== Segment start ==

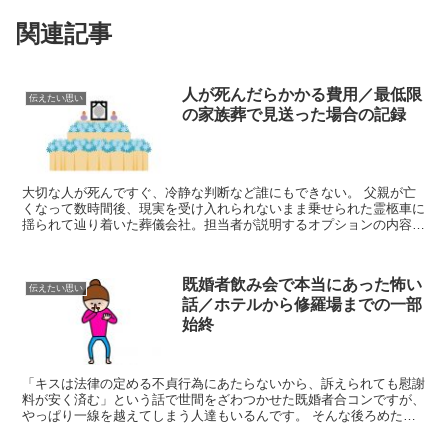
関連記事
人が死んだらかかる費用／最低限
伝えたい思い
の家族葬で見送った場合の記録
大切な人が死んですぐ、冷静な判断など誰にもできない。 父親が亡
くなって数時間後、現実を受け入れられないまま乗せられた霊柩車に
揺られて辿り着いた葬儀会社。担当者が説明するオプションの内容な
ど頭に入る訳もなく、勧められるがままに「はい、はい」と...
既婚者飲み会で本当にあった怖い
伝えたい思い
話／ホテルから修羅場までの一部
始終
「キスは法律の定める不貞行為にあたらないから、訴えられても慰謝
料が安く済む」という話で世間をざわつかせた既婚者合コンですが、
やっぱり一線を越えてしまう人達もいるんです。 そんな後ろめたい
気持ちをもった人達を相手に既成事実を作らせて「家族や職...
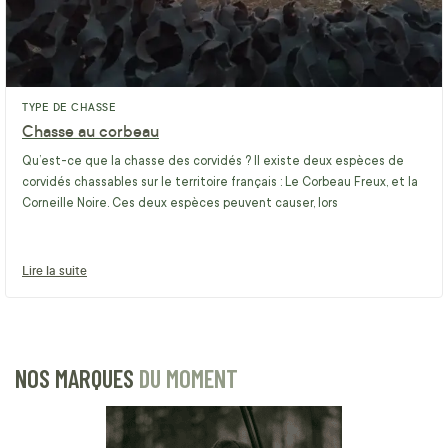
TYPE DE CHASSE
Chasse au corbeau
Qu’est-ce que la chasse des corvidés ? Il existe deux espèces de
corvidés chassables sur le territoire français : Le Corbeau Freux, et la
Corneille Noire. Ces deux espèces peuvent causer, lors
Lire la suite
NOS MARQUES
DU MOMENT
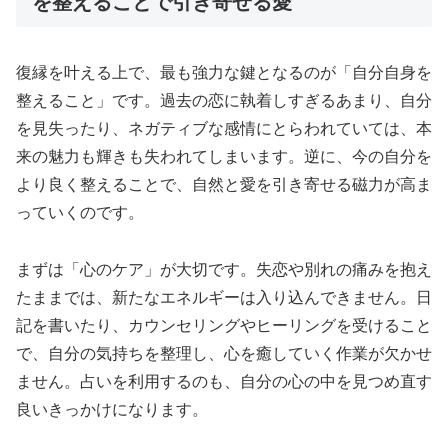
を整えることで引き寄せる愛
復縁を叶える上で、最も強力な鍵となるのが「自分自身を
整えること」です。過去の恋に執着しすぎるあまり、自分
を見失ったり、ネガティブな感情にとらわれていては、本
来の魅力も輝きも失われてしまいます。逆に、今の自分を
より良く整えることで、自然と愛を引き寄せる磁力が高ま
っていくのです。
まずは「心のケア」が大切です。失恋や別れの痛みを抱え
たままでは、新たなエネルギーは入り込んできません。日
記を書いたり、カウンセリングやヒーリングを受けること
で、自分の気持ちを整理し、心を癒していく作業が欠かせ
ません。占いを利用するのも、自分の心の中を見つめ直す
良いきっかけになります。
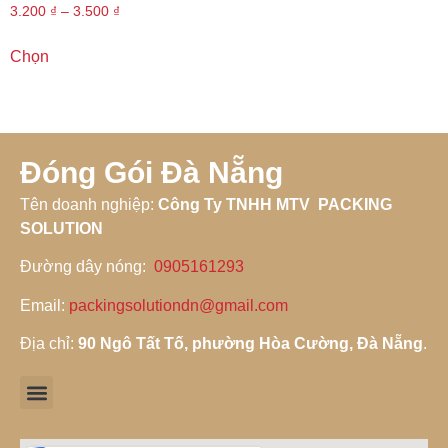
3.200
₫
–
3.500
₫
Chọn
Đóng Gói Đà Nẵng
Tên doanh nghiệp
:
Công Ty TNHH MTV PACKING
SOLUTION
Đường dây nóng
:
0905161293
Email:
packingsolutiondn@gmail.com
Địa chỉ:
90 Ngô Tất Tố, phường Hòa Cường, Đà Nẵng
.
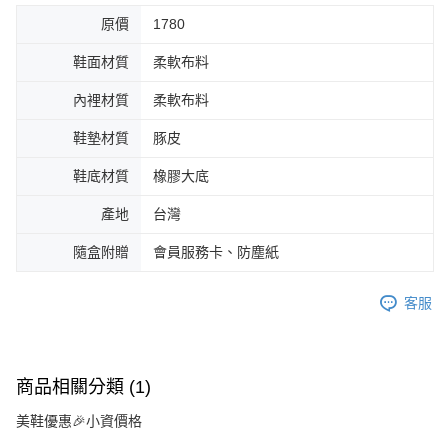
原價
1780
鞋面材質
柔軟布料
內裡材質
柔軟布料
鞋墊材質
豚皮
鞋底材質
橡膠大底
產地
台灣
隨盒附贈
會員服務卡、防塵紙
客服
商品相關分類 (1)
美鞋優惠🎉小資價格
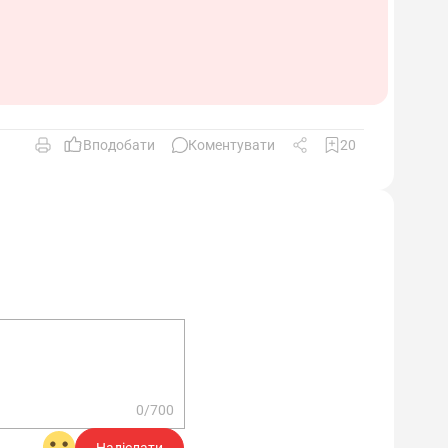
Вподобати
Коментувати
20
0/700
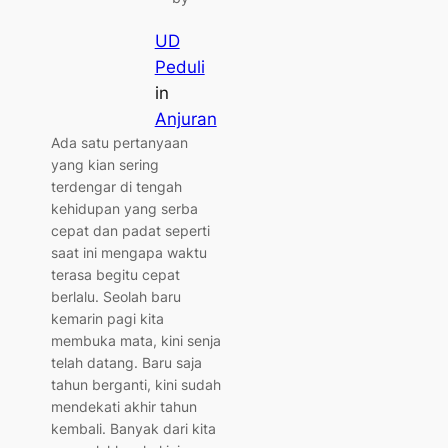
UD
Peduli
in
Anjuran
Ada satu pertanyaan
yang kian sering
terdengar di tengah
kehidupan yang serba
cepat dan padat seperti
saat ini mengapa waktu
terasa begitu cepat
berlalu. Seolah baru
kemarin pagi kita
membuka mata, kini senja
telah datang. Baru saja
tahun berganti, kini sudah
mendekati akhir tahun
kembali. Banyak dari kita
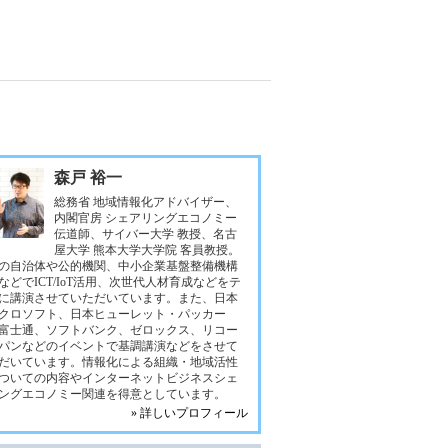
森戸 裕一
総務省 地域情報化アドバイザー、
内閣官房 シェアリングエコノミー
伝道師、サイバー大学 教授、名古
屋大学 熊本大学大学院 客員教授。
の自治体や公的機関、中小企業基盤整備機構
などでICT/IoT活用、次世代人材育成などをテ
に講演させていただいています。また、日本
クロソフト、日本ヒューレット・パッカー
富士通、ソフトバンク、ゼロックス、リコー
パンなどのイベントで基調講演などをさせて
だいています。情報化による組織・地域活性
ついての内容やインターネットビジネスシェ
ングエコノミー関連を得意としています。
» 詳しいプロフィール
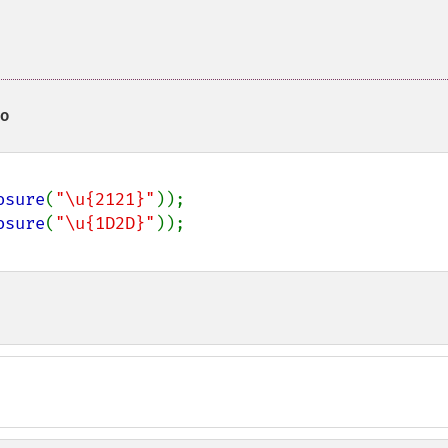
go
osure
(
"\u{2121}"
osure
(
"\u{1D2D}"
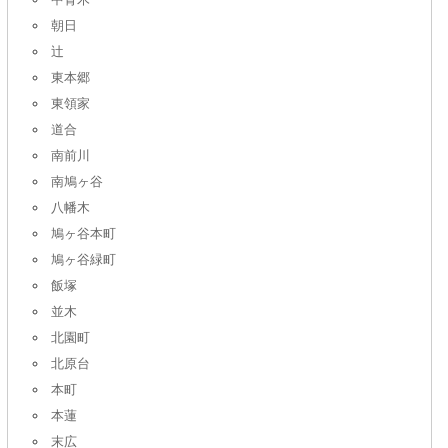
朝日
辻
東本郷
東領家
道合
南前川
南鳩ヶ谷
八幡木
鳩ヶ谷本町
鳩ヶ谷緑町
飯塚
並木
北園町
北原台
本町
本蓮
末広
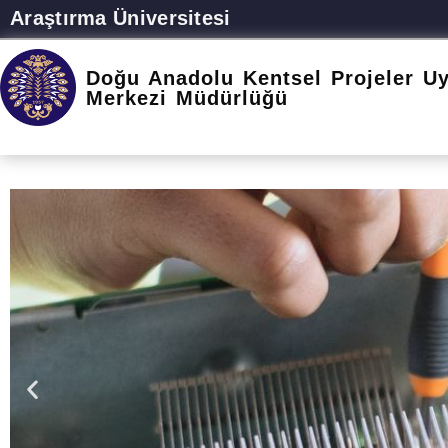
Araştırma Üniversitesi
Doğu Anadolu Kentsel Projeler U
Merkezi Müdürlüğü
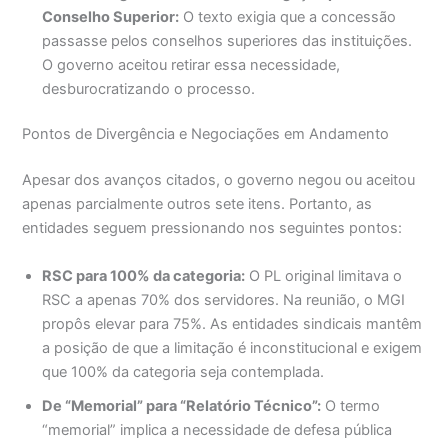
Conselho Superior:
O texto exigia que a concessão
passasse pelos conselhos superiores das instituições.
O governo aceitou retirar essa necessidade,
desburocratizando o processo.
Pontos de Divergência e Negociações em Andamento
Apesar dos avanços citados, o governo negou ou aceitou
apenas parcialmente outros sete itens. Portanto, as
entidades seguem pressionando nos seguintes pontos:
RSC para 100% da categoria:
O PL original limitava o
RSC a apenas 70% dos servidores. Na reunião, o MGI
propôs elevar para 75%. As entidades sindicais mantêm
a posição de que a limitação é inconstitucional e exigem
que 100% da categoria seja contemplada.
De “Memorial” para “Relatório Técnico”:
O termo
“memorial” implica a necessidade de defesa pública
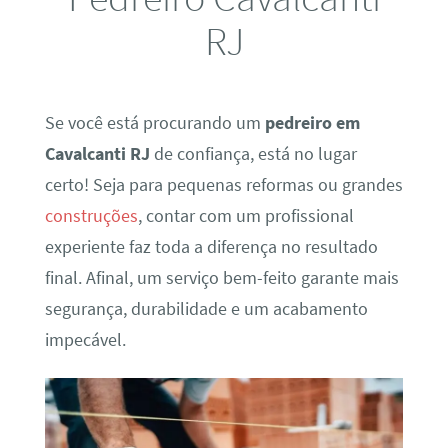
RJ
Se você está procurando um
pedreiro em
Cavalcanti RJ
de confiança, está no lugar
certo! Seja para pequenas reformas ou grandes
construções
, contar com um profissional
experiente faz toda a diferença no resultado
final. Afinal, um serviço bem-feito garante mais
segurança, durabilidade e um acabamento
impecável.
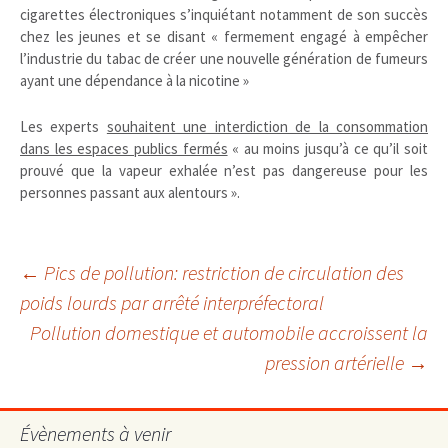
cigarettes électroniques s’inquiétant notamment de son succès
chez les jeunes et se disant « fermement engagé à empêcher
l’industrie du tabac de créer une nouvelle génération de fumeurs
ayant une dépendance à la nicotine »
Les experts
souhaitent une interdiction de la consommation
dans les espaces publics fermés
« au moins jusqu’à ce qu’il soit
prouvé que la vapeur exhalée n’est pas dangereuse pour les
personnes passant aux alentours ».
Navigation
←
Pics de pollution: restriction de circulation des
poids lourds par arrêté interpréfectoral
Pollution domestique et automobile accroissent la
des
pression artérielle
→
articles
Évènements à venir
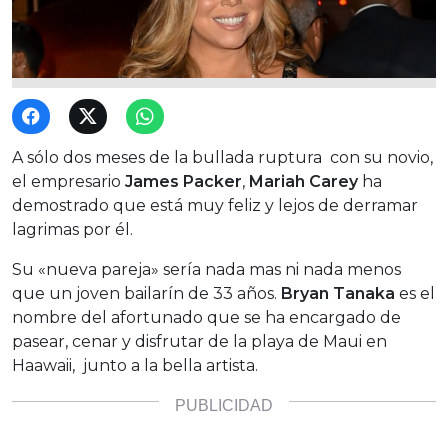
A sólo dos meses de la bullada ruptura con su novio,
el empresario
James Packer
,
Mariah Carey
ha
demostrado que está muy feliz y lejos de derramar
lagrimas por él.
Su «nueva pareja» sería nada mas ni nada menos
que un joven bailarín de 33 años.
Bryan Tanaka
es el
nombre del afortunado que se ha encargado de
pasear, cenar y disfrutar de la playa de Maui en
Haawaii, junto a la bella artista.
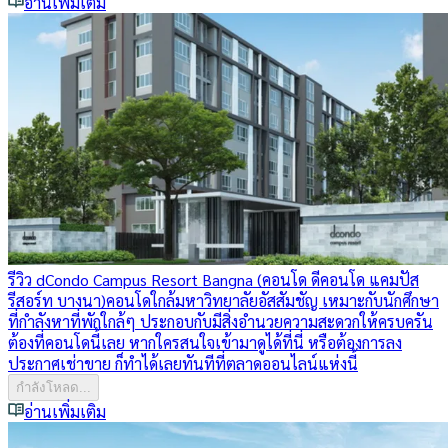
อ่านเพิ่มเติม
รีวิว dCondo Campus Resort Bangna (คอนโด ดีคอนโด แคมปัส
รีสอร์ท บางนา)
คอนโดใกล้มหาวิทยาลัยอัสสัมชัญ เหมาะกับนักศึกษา
ที่กำลังหาที่พักใกล้ๆ ประกอบกับมีสิ่งอำนวยความสะดวกให้ครบครัน
ต้องที่คอนโดนี้เลย หากใครสนใจเข้ามาดูได้ที่นี่ หรือต้องการลง
ประกาศเช่าขาย ก็ทำได้เลยทันทีที่ตลาดออนไลน์แห่งนี้
กำลังโหลด...
อ่านเพิ่มเติม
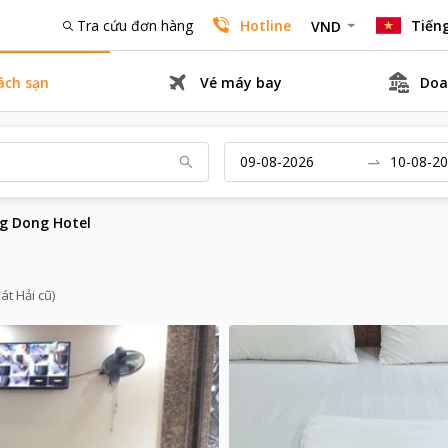
Tra cứu đơn hàng
Hotline
Tiếng
VND
ách sạn
Vé máy bay
Doa
g Dong Hotel
át Hải cũ)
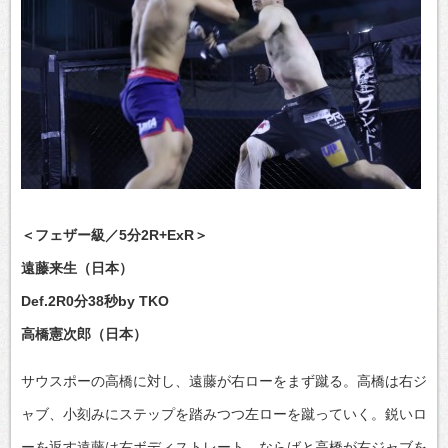
＜フェザー級／5分2R+ExR＞
遠藤来生（日本）
Def.2R0分38秒by TKO
高橋憲次郎（日本）
サウスポーの高橋に対し、遠藤が右ローをまず蹴る。高橋は右ジ
ャブ、小刻みにステップを踏みつつ左ローを蹴っていく。鋭いロ
ーを返す遠藤は右ボディストレート、ならばと高橋が右ジャブを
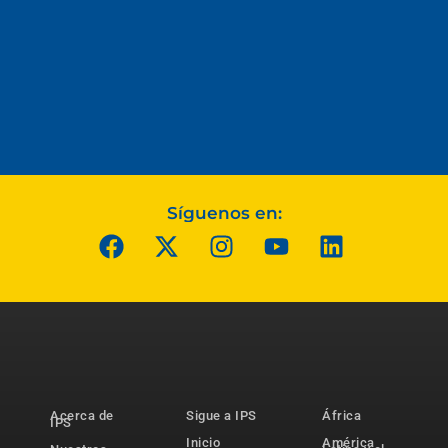
Síguenos en:
Acerca de
Sigue a IPS
África
IPS
Inicio
América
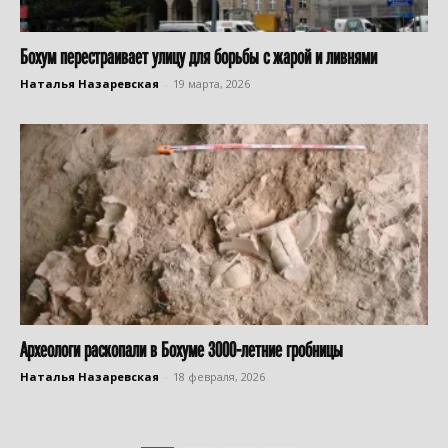
Бохум перестраивает улицу для борьбы с жарой и ливнями
Наталья Назаревская
-
19 марта, 2026
Археологи раскопали в Бохуме 3000-летние гробницы
Наталья Назаревская
-
18 февраля, 2026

== Segment end ==

> **ACTIVITY**: From the records above, pull every line that carries the word "deux".

> **TASK OUTPUT**:
Qu’est-ce que la chasse des corvidés ? Il existe deux espèces de
Corneille Noire. Ces deux espèces peuvent causer, lors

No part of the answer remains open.